Throughout the pandemic, locally run test and trace teams have enjoyed far greater success than their counterparts in the private national system, which has a budget of £37bn and been described as an “eye-watering” waste by MPs.
Since the UK’s testing system was launched in May 2020, 98 per cent of all contacts managed by local teams have been successfully reached, according to government data. This figure has varied hugely within the private branch of the system, ranging between 60 to 90 per cent.
The team at Blackburn with Darwen council was one of the first to replace the outsourced national call centres in ringing up local positive cases and then tracing their contacts.
“The national centres were getting very poor engagement from the population, particularly in northern low-income areas,” said Prof Harrison. “They simply weren’t willing to answer an anonymous phone call. When we went local, we got a very high response rate because people recognise it’s a local number and were willing to speak to a council employee.”
But Prof Harrison said he fears his council’s test and trace teams will start to lose staff ahead of March 2022 if the government refuses to continue pumping Covid funding into local health authorities.
“Many employees who are employed on effectively temporary contracts whilst we have this extra Covid support money will be looking before well before March to get another job if we’re unable to finance a continued role,” he said.

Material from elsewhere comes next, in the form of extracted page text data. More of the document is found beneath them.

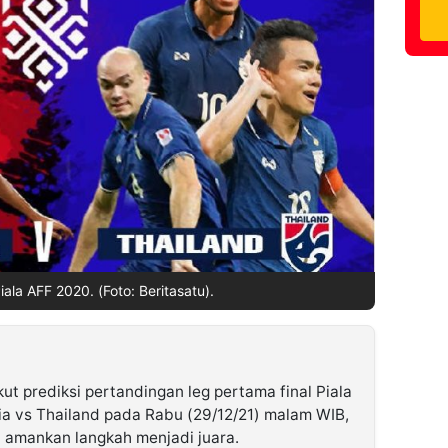
Piala AFF 2020. (Foto: Beritasatu).
kut prediksi pertandingan leg pertama final Piala
a vs Thailand pada Rabu (29/12/21) malam WIB,
 amankan langkah menjadi juara.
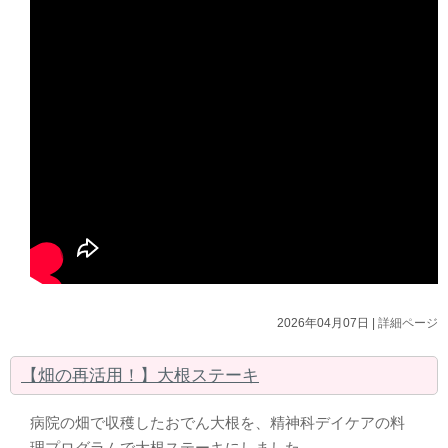
2026年04月07日 |
詳細ページ
【畑の再活用！】大根ステーキ
病院の畑で収穫したおでん大根を、精神科デイケアの料
理プログラムで大根ステーキにしました。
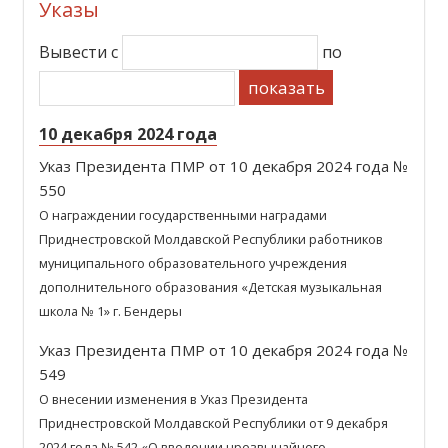
Указы
Вывести с
по
показать
10 декабря 2024 года
Указ Президента ПМР от 10 декабря 2024 года №
550
О награждении государственными наградами
Приднестровской Молдавской Республики работников
муниципального образовательного учреждения
дополнительного образования «Детская музыкальная
школа № 1» г. Бендеры
Указ Президента ПМР от 10 декабря 2024 года №
549
О внесении изменения в Указ Президента
Приднестровской Молдавской Республики от 9 декабря
2024 года № 542 «О введении чрезвычайного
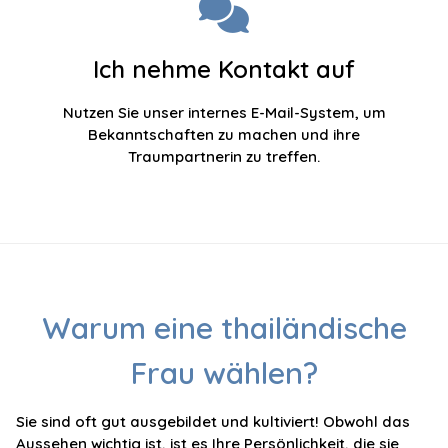
Ich nehme Kontakt auf
Nutzen Sie unser internes E-Mail-System, um
Bekanntschaften zu machen und ihre
Traumpartnerin zu treffen.
Warum eine thailändische
Frau wählen?
Sie sind oft gut ausgebildet und kultiviert! Obwohl das
Aussehen wichtig ist, ist es Ihre Persönlichkeit, die sie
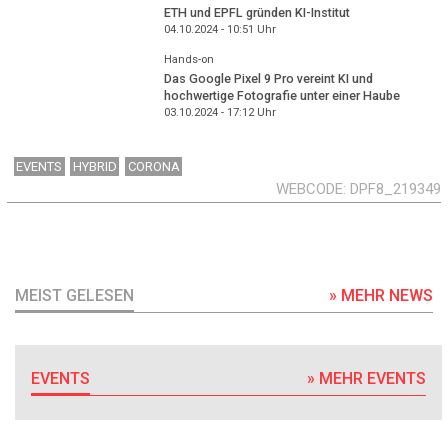
ETH und EPFL gründen KI-Institut
04.10.2024 - 10:51
Uhr
Hands-on
Das Google Pixel 9 Pro vereint KI und
hochwertige Fotografie unter einer Haube
03.10.2024 - 17:12
Uhr
EVENTS
HYBRID
CORONA
WEBCODE
DPF8_219349
MEIST GELESEN
» MEHR NEWS
EVENTS
» MEHR EVENTS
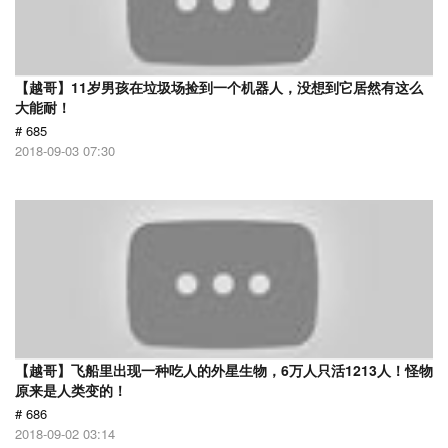
【越哥】11岁男孩在垃圾场捡到一个机器人，没想到它居然有这么
大能耐！
# 685
2018-09-03 07:30
【越哥】飞船里出现一种吃人的外星生物，6万人只活1213人！怪物
原来是人类变的！
# 686
2018-09-02 03:14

Ms Akoto said she fears that if Southwark’s local health teams, including contact tracers and Covid vaccinators, “stop going into communities, stop advising, stop working with the NHS” due to limited finances in the future, “things could unravel very quickly”.
The alternative, if funding is lost, would be to scale back other public health services to ensure the Covid response can be maintained, Prof Harrison said. “So things like smoking cessation services, the prevention of mental ill health programmes – these may have to be cut. We’ll have to make a decision on this if the worst comes to the worst.”
Ms Wiseman said efforts to redeploy staff from other areas of the council, while manageable earlier in the pandemic when certain services were closed, are “less manageable now as residents expect all the businesses to be open”. The “uncertainty” around funding is presenting “lots of operational issues,” she added.
Prof Harrison said he expects localised outbreaks in workplaces, schools and households across England will continue for “at least five years” and “create challenges” for health protection teams tasked with limiting the spread of Covid-19.
Directors of public health are also concerned by the lack of commitment that has been made to funding councils’ core public health grant – a pot of ring-fenced money that is used for sustaining local sexual, mental and child health services, none of which have received the same financial “largesse and generosity” shown to the NHS and social care sector in recent weeks, said Prof Harrison.
In response to last month’s Spending Review, the Association of Directors of Public Health said it was “unfathomable that the government has not prioritised public health funding in the wake of the worst public health crisis of our time”.
A Department of Health and Social Care spokesperson said: “We have made over £12bn available to local councils since the start of the pandemic to address the costs and impacts of Covid-19 and testing remains a vital part of our defences against this virus. In line with the approach taken throughout the pandemic, we will keep our response under review.”